# Building cross country jumps



## 3days3ways (Feb 23, 2007)

hey ummmmm 
*ditch- i know you already have a trakhener but it doesn't hurt to have both... even if it is easier 
*hanging "log"- log can just be multiple branches instead of an actual log cuz that would be hard to make by yourself haha
*ramp
* shark tooth/ chevron- its actually surprisingly easy to make 
*bank
*also you can use any benches- the type w/out backs that you use w/ picnic tables (which you could also use haha)... helps w/ accuracy cuz even if its shorter you can place after a long gallop to a skinny

yep out of ideas haha hope i helped!


----------



## Dave Singleton (May 3, 2007)

I would agree that skinnys are good things to build as obviously they require less work generally. You can also use your imagination a little (if it goes a bit wrong it doesn't matter so much as you). As they are often more technically demanding they are therefore more useful for training purposes also. 
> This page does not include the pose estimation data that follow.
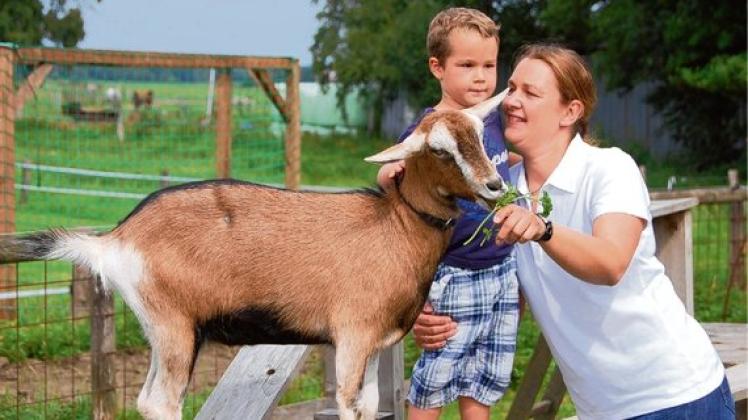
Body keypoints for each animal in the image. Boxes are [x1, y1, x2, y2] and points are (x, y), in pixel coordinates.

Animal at [6, 91, 508, 420]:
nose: (494, 187)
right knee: (162, 403)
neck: (394, 227)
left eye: (480, 135)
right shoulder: (352, 337)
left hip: (162, 332)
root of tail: (116, 238)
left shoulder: (377, 343)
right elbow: (347, 406)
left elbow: (368, 407)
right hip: (174, 328)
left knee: (146, 401)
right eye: (439, 150)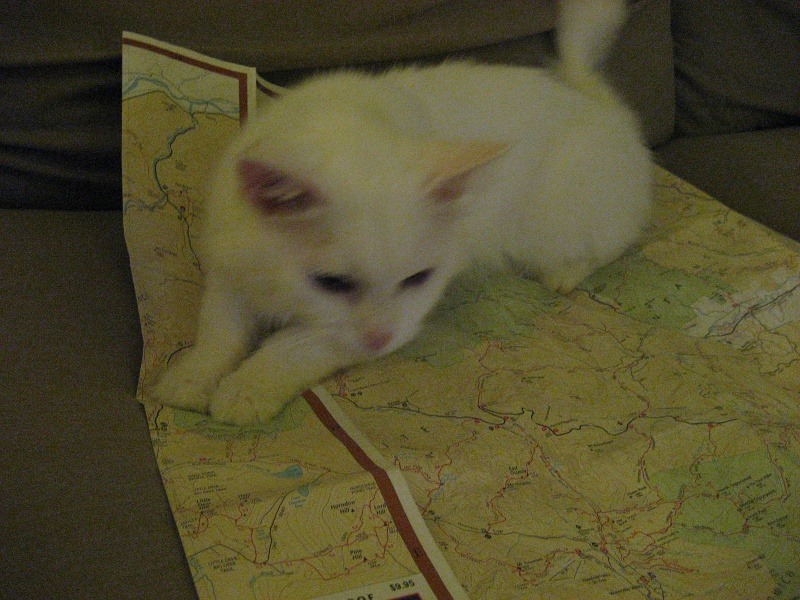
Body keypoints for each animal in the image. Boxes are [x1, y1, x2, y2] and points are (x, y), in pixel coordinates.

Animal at [151, 0, 652, 425]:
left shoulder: (395, 319)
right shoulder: (228, 265)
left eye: (417, 279)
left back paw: (565, 273)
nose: (381, 339)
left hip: (552, 226)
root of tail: (604, 107)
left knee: (615, 241)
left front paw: (247, 388)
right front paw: (191, 377)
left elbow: (293, 346)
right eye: (332, 283)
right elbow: (219, 332)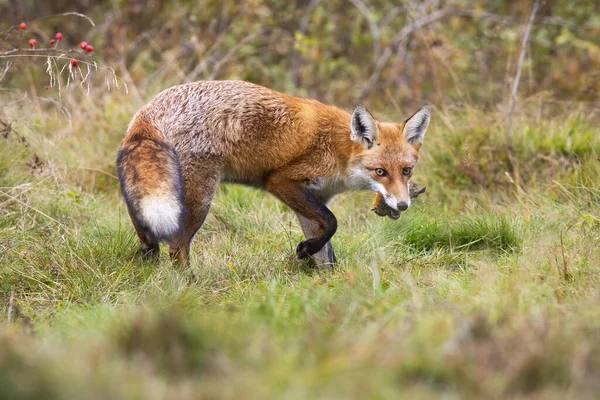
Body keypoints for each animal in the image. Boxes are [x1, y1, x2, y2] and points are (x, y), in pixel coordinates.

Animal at [117, 80, 428, 268]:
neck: (338, 151)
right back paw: (187, 283)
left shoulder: (317, 196)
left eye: (406, 171)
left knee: (147, 237)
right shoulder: (281, 181)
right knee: (178, 247)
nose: (403, 205)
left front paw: (326, 279)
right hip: (199, 198)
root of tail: (150, 107)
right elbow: (332, 222)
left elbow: (326, 247)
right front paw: (306, 252)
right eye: (380, 171)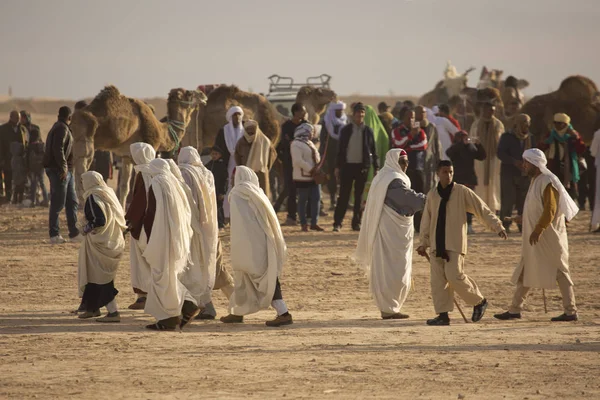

NOTE: I would personally stick to solid and sturdy fences without any holes or spreads between them in case of trapping accidents. The professional courses are designed so that they can be taken apart quickly in case of an emergency; if you feel you are not skilled enough to achieve this then do not try. You could go for jumpcross types for sharksteeth etc. if you want to guarantee safety possibly.


----------